Trabucco worked at Alameda Research from the beginning, sitting in Bankman-Fried’s inner circle. He became co-chief executive and ran the hedge-fund-cum-venture-capital-firm-cum-private-credit-unit alongside Caroline Ellison, but left the company in August 2022 — just a few months before it all blew up.
Unlike Ellison, and other key executives including Gary Wang and Nishad Singh, Trabucco has escaped almost any scrutiny of his role in FTX’s collapse. He wasn’t arrested, didn’t take the stand against his former boss and has said nothing publicly about the matter.
But thanks to a filing made on Monday, we can now see what he’s spent at least some of his time doing: settling privately with US authorities.
“Following extensive, arm’s length negotiations”, Trabucco has agreed to hand over the keys to two San Francisco apartments worth $8.7mn that he bought in June 2021, according to documents filed at Delaware’s bankruptcy court (available via administrator Kroll’s site, ctrl-F “Trabucco” here).
Trabucco also agreed to transfer the rights to $70mn worth of claims filed against FTX to the debtors, which include balances on FTX’s international and US exchanges, and is “including compensation” that he received from Alameda.
He also agreed to give up his 53-foot yacht, ‘Soak My Deck’, which he bought in March 2022 for $2.51mn. Trabucco appears to still be in San Francisco from the filing signature.
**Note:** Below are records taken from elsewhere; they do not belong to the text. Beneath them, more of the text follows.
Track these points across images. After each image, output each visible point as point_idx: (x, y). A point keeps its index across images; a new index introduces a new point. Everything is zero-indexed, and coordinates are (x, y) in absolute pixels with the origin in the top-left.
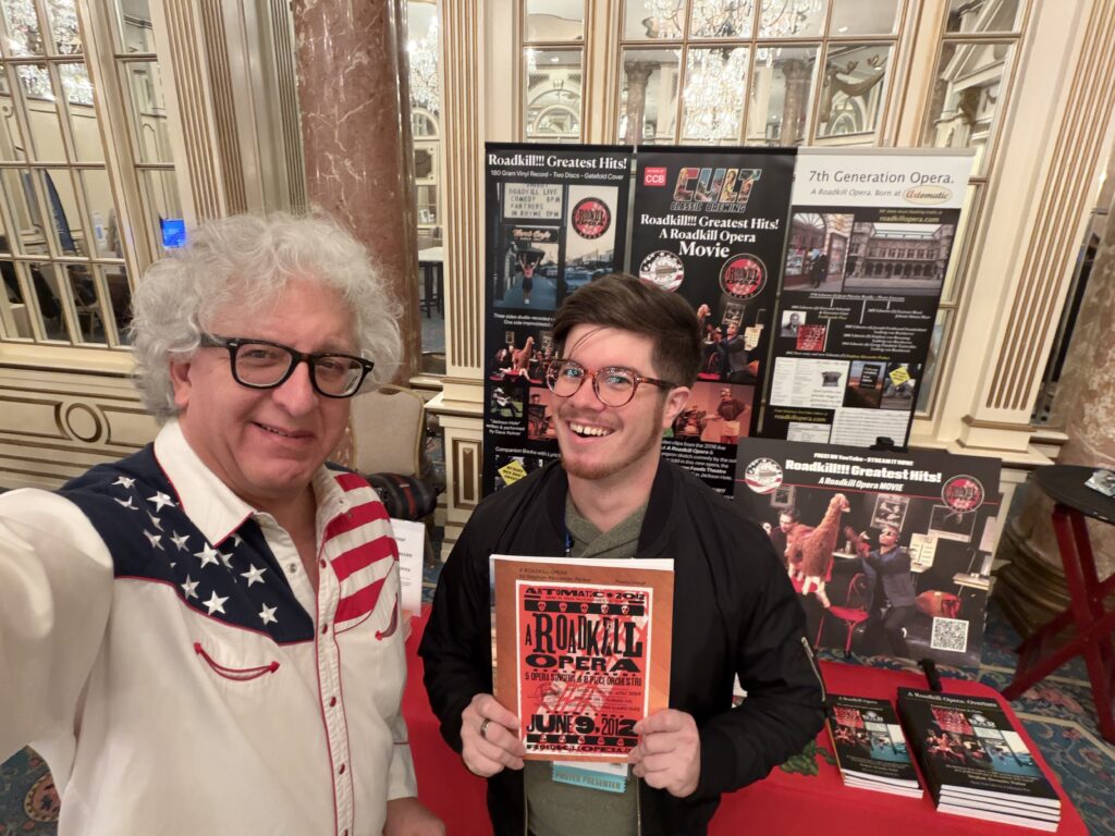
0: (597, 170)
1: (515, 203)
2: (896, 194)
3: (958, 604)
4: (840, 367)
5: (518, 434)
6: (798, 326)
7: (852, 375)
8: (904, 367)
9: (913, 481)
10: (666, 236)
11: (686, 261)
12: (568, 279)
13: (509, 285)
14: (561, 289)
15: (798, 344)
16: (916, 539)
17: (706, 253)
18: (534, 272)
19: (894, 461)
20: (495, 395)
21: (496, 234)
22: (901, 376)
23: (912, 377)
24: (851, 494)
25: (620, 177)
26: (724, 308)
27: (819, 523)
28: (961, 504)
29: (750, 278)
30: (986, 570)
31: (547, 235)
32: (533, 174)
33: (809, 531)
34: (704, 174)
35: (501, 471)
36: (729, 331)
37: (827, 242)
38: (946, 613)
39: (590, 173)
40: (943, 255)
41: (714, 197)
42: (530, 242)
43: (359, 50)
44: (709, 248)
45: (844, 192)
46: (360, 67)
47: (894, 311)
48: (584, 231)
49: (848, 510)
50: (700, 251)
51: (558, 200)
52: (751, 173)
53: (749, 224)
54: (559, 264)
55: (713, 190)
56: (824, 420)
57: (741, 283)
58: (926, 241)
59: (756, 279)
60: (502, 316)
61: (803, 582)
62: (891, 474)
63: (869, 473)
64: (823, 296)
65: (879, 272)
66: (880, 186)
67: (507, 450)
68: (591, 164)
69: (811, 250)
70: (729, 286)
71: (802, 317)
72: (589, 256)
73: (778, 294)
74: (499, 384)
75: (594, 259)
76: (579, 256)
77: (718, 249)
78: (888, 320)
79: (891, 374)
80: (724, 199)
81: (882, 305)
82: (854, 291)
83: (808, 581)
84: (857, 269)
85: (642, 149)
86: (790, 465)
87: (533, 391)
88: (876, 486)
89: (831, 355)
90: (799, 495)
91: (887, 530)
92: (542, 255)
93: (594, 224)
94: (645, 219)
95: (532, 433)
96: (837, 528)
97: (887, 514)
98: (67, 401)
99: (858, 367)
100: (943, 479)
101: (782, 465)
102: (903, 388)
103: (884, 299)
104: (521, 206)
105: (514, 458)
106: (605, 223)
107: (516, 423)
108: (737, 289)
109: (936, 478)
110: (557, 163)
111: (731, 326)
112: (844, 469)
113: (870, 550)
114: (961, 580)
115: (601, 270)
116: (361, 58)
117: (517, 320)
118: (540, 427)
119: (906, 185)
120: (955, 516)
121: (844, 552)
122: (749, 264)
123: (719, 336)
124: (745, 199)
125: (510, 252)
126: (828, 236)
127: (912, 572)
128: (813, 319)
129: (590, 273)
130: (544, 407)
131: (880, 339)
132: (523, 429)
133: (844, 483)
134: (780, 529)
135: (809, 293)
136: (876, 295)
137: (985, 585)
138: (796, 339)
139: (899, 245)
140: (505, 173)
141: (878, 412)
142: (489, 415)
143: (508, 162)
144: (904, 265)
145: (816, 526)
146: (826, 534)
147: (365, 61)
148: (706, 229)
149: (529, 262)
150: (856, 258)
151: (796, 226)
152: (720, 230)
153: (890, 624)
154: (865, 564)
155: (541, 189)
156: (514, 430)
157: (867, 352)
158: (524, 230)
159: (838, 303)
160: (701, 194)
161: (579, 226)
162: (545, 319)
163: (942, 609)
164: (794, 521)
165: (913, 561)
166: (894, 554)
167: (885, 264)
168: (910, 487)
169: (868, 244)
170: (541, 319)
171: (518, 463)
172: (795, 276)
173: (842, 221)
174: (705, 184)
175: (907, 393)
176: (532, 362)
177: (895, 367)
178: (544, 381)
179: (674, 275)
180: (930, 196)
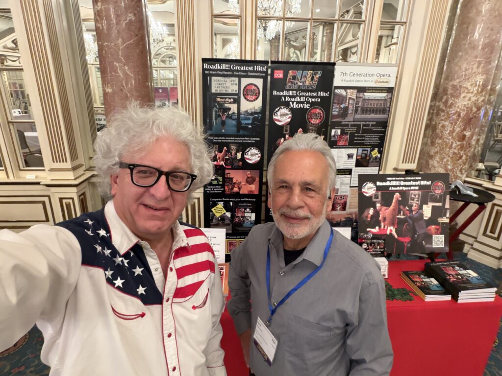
0: (253, 71)
1: (216, 86)
2: (372, 81)
3: (440, 230)
4: (353, 151)
5: (220, 192)
6: (337, 136)
7: (358, 154)
8: (376, 150)
9: (422, 185)
10: (284, 100)
11: (292, 110)
12: (242, 120)
13: (215, 123)
14: (239, 126)
16: (425, 206)
17: (301, 107)
18: (226, 117)
19: (415, 178)
21: (208, 100)
22: (375, 153)
23: (379, 154)
24: (401, 192)
25: (264, 75)
26: (309, 129)
27: (391, 205)
28: (438, 192)
29: (318, 117)
30: (448, 215)
31: (232, 100)
32: (225, 73)
33: (388, 209)
34: (299, 74)
35: (213, 210)
37: (347, 101)
38: (437, 233)
39: (250, 73)
40: (388, 105)
41: (303, 83)
42: (224, 104)
43: (130, 13)
44: (301, 105)
45: (353, 81)
47: (372, 128)
48: (248, 98)
49: (400, 199)
50: (298, 106)
51: (236, 84)
52: (317, 73)
53: (317, 94)
54: (237, 114)
55: (303, 80)
56: (348, 173)
57: (315, 119)
58: (382, 100)
59: (321, 117)
60: (212, 138)
61: (387, 230)
62: (414, 183)
63: (407, 183)
64: (347, 123)
65: (366, 113)
66: (366, 78)
67: (215, 200)
68: (251, 68)
69: (342, 104)
70: (310, 120)
71: (339, 131)
72: (251, 109)
73: (330, 124)
75: (253, 111)
76: (246, 110)
77: (305, 105)
78: (370, 132)
79: (372, 153)
80: (307, 83)
81: (368, 125)
82: (358, 120)
83: (389, 228)
84: (359, 111)
85: (272, 62)
86: (378, 183)
87: (227, 171)
88: (409, 188)
89: (350, 147)
90: (382, 195)
91: (414, 205)
92: (229, 109)
93: (253, 95)
94: (275, 93)
95: (227, 190)
96: (398, 207)
97: (414, 199)
99: (360, 150)
100: (432, 183)
101: (375, 184)
102: (376, 158)
103: (369, 123)
104: (219, 87)
105: (219, 203)
106: (257, 95)
107: (220, 187)
108: (314, 121)
109: (429, 183)
110: (236, 68)
112: (397, 183)
113: (410, 213)
114: (441, 220)
115: (256, 116)
116: (131, 16)
117: (219, 139)
118: (230, 187)
119: (375, 78)
120: (437, 196)
121: (401, 216)
122: (318, 111)
124: (315, 84)
125: (215, 108)
126: (348, 98)
127: (425, 220)
128: (343, 132)
129: (252, 117)
130: (232, 178)
131: (367, 139)
132: (223, 189)
133: (398, 188)
134: (377, 210)
135: (341, 122)
136: (366, 122)
137: (447, 221)
138: (337, 141)
139: (373, 102)
140: (212, 72)
141: (368, 168)
143: (213, 67)
144: (375, 109)
145: (390, 207)
146: (394, 209)
147: (133, 19)
148: (300, 97)
149: (223, 113)
150: (358, 107)
151: (335, 94)
152: (306, 97)
153: (419, 241)
154: (408, 219)
155: (228, 79)
156: (218, 190)
157: (363, 144)
158: (221, 98)
159: (353, 125)
160: (298, 82)
161: (246, 96)
162: (232, 138)
163: (435, 232)
164: (382, 205)
165: (424, 215)
166: (418, 214)
167: (369, 109)
168: (421, 187)
169: (362, 102)
170: (230, 138)
171: (221, 205)
172: (336, 115)
173: (353, 92)
174: (299, 77)
175: (378, 160)
176: (226, 158)
177: (373, 150)
178: (232, 167)
179: (288, 117)
180: (383, 82)
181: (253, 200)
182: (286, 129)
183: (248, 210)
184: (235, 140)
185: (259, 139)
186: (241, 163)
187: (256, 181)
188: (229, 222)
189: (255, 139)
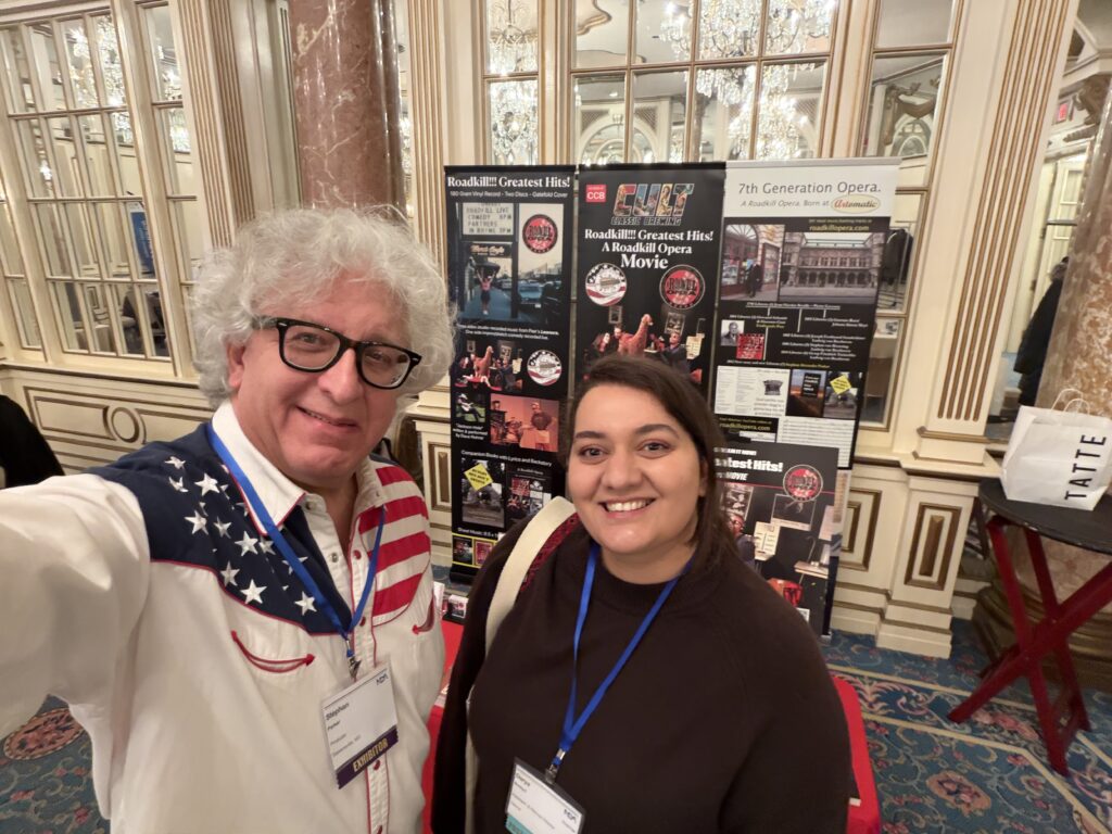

In total, the debtors will receive from Trabucco “approximately $80mn in value without the need for potentially costly and time-consuming litigation”, according to the document.
It also sheds light on Trabucco’s role at Alameda — and his rewards. He was paid $20mn in cash during his time there, as well as receiving FTT and SRM tokens, and company equity. In a lawsuit also launched yesterday, in which the FTX administrators are suing Binance, they claim the exchange and its sister trading house “may have been insolvent from inception and certainly were balance-sheet insolvent by early 2021 “.
No problem though!
Between July 2020 and October 2021, Trabucco sold some of his FTT for about $30mn, with the filing saying that from his salary, withdrawals from his FTX.com accounts and, “other transfers made . . . for his benefit”, Trabucco totted up a tasty $40mn.
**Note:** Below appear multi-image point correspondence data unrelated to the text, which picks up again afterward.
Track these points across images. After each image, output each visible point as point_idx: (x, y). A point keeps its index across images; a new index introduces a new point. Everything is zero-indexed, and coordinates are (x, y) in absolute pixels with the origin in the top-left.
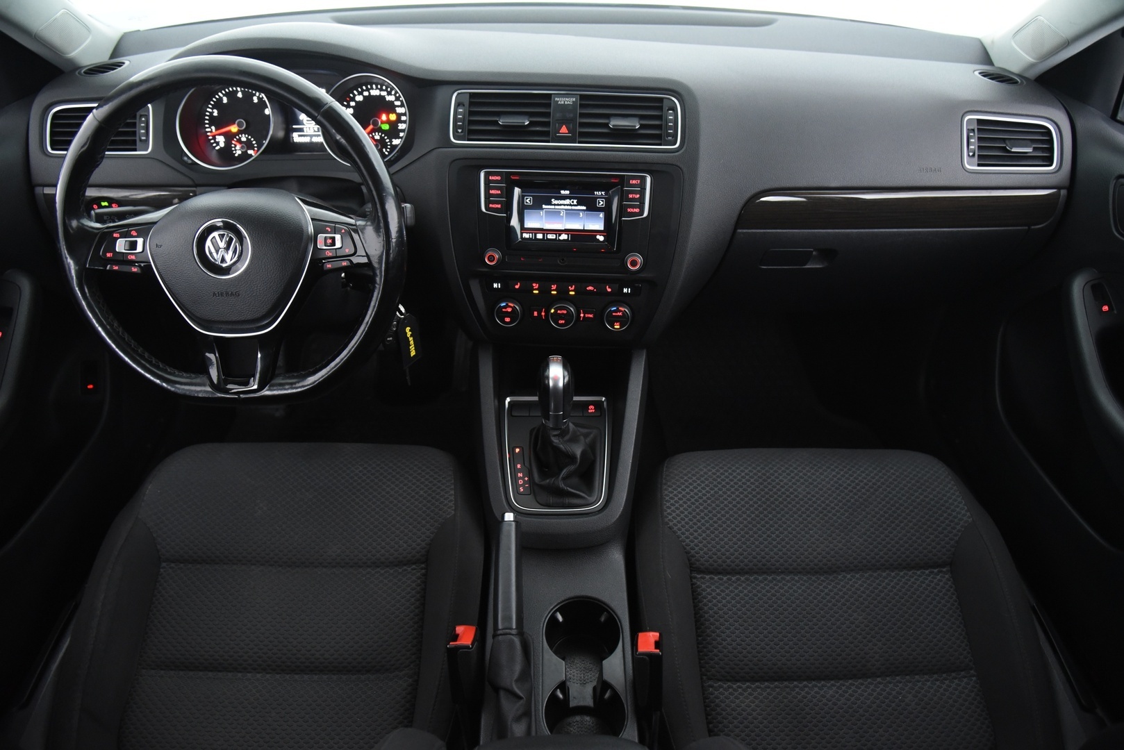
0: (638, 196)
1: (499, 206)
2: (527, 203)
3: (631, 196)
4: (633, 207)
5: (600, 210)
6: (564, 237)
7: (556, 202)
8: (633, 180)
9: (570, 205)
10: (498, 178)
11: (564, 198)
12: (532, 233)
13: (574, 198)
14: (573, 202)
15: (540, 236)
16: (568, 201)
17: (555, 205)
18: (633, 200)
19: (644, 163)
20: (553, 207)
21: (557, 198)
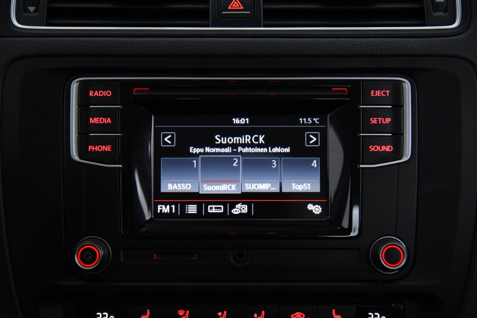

The purchase of the yacht points to more mixing of business with pleasure, as we now know FTX executives were wont to do: Trabucco transferred 2.51mn USDC from his FTX account to one of Alameda’s FTX accounts, and then Alameda wired the seller of the yacht $2.51mn, according to the filing.
Trabucco has until 26 November to appeal against the terms of the settlement.
Compared to the fate of his colleagues, many of whom will be eating prison food for a while, waving bye-bye to the boat isn’t a bad outcome.